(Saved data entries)
---------------

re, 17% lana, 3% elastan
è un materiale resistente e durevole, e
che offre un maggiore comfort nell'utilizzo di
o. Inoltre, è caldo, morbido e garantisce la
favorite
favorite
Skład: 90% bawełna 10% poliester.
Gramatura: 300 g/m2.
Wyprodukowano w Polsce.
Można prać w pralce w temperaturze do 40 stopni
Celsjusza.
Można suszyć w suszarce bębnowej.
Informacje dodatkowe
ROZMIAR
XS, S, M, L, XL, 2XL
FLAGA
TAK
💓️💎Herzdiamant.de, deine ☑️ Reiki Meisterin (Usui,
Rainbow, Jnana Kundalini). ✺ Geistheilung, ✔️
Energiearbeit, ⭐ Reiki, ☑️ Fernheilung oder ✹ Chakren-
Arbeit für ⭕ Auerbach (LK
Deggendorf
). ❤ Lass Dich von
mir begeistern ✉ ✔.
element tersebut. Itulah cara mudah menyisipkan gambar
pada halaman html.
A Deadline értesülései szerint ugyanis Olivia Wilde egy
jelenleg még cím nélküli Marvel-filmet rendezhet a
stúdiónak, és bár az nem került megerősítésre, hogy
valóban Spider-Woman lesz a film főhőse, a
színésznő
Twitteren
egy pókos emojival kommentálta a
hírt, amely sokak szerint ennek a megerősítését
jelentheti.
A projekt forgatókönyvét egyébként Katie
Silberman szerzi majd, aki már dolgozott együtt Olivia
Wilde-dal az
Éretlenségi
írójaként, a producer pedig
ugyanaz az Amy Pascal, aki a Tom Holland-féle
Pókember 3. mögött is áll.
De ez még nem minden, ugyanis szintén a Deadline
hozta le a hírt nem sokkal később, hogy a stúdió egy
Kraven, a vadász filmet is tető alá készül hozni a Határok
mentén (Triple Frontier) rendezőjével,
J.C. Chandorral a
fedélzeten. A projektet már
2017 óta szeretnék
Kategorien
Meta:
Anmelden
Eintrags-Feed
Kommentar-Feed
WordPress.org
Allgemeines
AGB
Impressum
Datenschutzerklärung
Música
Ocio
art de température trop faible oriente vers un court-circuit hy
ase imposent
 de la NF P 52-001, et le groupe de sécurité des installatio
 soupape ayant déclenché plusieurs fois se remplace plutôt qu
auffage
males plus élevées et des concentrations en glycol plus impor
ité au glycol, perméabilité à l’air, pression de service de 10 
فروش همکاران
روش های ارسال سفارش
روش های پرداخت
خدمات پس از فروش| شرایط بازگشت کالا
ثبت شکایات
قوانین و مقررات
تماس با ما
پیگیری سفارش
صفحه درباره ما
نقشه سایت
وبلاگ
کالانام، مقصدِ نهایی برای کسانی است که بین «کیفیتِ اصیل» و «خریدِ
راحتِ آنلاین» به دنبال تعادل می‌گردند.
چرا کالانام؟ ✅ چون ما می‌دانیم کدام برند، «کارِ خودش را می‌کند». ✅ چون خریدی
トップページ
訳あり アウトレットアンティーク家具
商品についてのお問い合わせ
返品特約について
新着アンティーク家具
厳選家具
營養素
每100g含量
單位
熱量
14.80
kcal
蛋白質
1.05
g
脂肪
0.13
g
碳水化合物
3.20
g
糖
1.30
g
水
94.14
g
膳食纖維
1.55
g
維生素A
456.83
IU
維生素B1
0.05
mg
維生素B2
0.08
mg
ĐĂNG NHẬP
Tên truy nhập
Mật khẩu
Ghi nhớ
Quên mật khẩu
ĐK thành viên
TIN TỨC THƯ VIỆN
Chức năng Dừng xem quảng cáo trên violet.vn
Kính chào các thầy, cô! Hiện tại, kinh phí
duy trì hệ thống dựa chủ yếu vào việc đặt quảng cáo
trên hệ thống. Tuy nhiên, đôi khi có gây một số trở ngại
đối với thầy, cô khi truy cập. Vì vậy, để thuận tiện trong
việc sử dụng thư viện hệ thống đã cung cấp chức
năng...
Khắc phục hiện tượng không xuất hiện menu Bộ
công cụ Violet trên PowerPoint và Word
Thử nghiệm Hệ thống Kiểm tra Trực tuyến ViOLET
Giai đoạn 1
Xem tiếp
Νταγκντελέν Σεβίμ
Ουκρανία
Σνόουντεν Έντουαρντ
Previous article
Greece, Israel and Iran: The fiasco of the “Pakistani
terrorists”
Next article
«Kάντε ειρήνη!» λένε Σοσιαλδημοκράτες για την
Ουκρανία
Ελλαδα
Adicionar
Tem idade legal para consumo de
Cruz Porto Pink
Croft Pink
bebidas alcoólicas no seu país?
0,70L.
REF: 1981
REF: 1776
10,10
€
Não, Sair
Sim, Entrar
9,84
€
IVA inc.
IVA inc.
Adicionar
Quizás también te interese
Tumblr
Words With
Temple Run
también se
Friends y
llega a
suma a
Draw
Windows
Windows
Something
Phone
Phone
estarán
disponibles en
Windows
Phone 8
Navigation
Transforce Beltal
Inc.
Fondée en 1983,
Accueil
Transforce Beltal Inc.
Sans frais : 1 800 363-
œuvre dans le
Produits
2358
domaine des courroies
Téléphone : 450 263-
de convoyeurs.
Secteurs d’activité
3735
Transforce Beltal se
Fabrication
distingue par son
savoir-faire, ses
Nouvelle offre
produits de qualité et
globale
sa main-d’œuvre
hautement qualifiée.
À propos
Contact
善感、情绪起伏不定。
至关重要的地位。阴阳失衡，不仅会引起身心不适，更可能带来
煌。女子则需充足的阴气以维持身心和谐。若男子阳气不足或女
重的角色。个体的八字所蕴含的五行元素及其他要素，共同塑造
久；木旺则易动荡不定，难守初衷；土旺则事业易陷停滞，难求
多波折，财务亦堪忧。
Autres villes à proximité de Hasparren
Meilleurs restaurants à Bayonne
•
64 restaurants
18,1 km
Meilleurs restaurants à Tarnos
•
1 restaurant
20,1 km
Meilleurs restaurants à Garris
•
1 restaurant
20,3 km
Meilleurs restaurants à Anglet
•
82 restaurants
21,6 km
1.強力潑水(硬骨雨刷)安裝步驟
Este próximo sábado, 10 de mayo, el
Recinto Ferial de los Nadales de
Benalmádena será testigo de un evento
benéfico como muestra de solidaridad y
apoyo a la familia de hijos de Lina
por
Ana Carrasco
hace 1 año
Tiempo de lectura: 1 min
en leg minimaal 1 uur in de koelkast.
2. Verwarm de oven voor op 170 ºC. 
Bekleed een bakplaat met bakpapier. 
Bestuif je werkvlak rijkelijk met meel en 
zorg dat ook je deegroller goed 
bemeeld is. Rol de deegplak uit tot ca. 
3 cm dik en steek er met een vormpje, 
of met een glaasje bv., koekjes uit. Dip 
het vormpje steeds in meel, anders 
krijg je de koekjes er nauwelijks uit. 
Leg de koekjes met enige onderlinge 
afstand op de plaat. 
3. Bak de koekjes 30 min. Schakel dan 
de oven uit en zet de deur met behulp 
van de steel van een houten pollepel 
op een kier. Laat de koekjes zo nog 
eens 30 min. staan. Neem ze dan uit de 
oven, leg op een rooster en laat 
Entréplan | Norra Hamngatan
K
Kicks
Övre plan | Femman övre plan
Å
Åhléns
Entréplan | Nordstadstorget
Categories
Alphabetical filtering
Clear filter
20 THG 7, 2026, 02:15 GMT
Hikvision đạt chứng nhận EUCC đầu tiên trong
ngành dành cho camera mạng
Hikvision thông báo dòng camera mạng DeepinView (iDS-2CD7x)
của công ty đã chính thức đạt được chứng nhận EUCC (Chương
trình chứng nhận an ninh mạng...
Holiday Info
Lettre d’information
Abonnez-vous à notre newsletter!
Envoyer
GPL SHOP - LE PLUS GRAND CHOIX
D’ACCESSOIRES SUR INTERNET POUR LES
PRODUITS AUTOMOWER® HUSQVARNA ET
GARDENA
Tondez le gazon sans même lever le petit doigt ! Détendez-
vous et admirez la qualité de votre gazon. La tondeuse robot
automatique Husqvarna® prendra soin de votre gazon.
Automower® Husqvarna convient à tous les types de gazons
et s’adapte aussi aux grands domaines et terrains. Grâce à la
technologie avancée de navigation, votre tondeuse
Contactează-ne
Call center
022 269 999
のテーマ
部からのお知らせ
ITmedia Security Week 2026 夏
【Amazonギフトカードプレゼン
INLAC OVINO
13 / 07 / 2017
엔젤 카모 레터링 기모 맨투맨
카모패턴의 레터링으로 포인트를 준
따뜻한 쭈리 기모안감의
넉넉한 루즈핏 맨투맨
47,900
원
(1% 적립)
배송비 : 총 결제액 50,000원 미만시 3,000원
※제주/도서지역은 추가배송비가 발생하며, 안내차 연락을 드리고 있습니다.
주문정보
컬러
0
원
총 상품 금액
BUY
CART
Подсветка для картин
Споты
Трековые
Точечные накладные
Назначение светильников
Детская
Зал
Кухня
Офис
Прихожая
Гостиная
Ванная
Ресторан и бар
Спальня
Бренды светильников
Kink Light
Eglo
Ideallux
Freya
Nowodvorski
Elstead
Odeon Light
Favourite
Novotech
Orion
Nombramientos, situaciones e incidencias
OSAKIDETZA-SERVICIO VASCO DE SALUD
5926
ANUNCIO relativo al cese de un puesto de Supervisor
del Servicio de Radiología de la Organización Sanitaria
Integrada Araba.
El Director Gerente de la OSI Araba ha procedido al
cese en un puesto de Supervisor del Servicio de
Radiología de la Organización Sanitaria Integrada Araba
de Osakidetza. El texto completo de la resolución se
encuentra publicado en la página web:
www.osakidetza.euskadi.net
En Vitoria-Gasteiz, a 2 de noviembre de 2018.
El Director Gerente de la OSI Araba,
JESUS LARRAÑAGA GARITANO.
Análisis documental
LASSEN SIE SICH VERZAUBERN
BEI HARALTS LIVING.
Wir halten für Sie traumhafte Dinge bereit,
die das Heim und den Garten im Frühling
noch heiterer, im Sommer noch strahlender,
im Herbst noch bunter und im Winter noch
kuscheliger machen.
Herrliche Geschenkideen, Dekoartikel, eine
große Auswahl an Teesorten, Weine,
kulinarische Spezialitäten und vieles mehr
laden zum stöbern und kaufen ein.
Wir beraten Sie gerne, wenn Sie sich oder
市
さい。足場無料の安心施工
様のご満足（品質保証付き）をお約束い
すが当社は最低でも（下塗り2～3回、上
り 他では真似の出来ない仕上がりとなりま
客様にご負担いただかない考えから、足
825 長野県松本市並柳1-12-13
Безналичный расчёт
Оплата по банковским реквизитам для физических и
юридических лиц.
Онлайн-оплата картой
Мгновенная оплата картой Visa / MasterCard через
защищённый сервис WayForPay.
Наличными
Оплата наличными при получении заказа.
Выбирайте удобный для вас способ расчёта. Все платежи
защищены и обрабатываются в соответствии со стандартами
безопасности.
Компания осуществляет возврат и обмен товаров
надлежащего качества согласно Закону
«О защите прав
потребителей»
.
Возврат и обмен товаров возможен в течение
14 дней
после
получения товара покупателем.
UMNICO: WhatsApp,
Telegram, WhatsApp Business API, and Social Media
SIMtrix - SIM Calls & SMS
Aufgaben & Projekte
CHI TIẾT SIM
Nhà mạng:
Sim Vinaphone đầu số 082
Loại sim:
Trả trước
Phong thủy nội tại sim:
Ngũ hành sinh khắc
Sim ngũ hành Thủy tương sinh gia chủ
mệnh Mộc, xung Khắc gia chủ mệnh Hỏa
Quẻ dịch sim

---------------

_Activity_
What lines above contain "nhận"? Copy them out.

_Response to the task_
Hikvision đạt chứng nhận EUCC đầu tiên trong
của công ty đã chính thức đạt được chứng nhận EUCC (Chương
trình chứng nhận an ninh mạng...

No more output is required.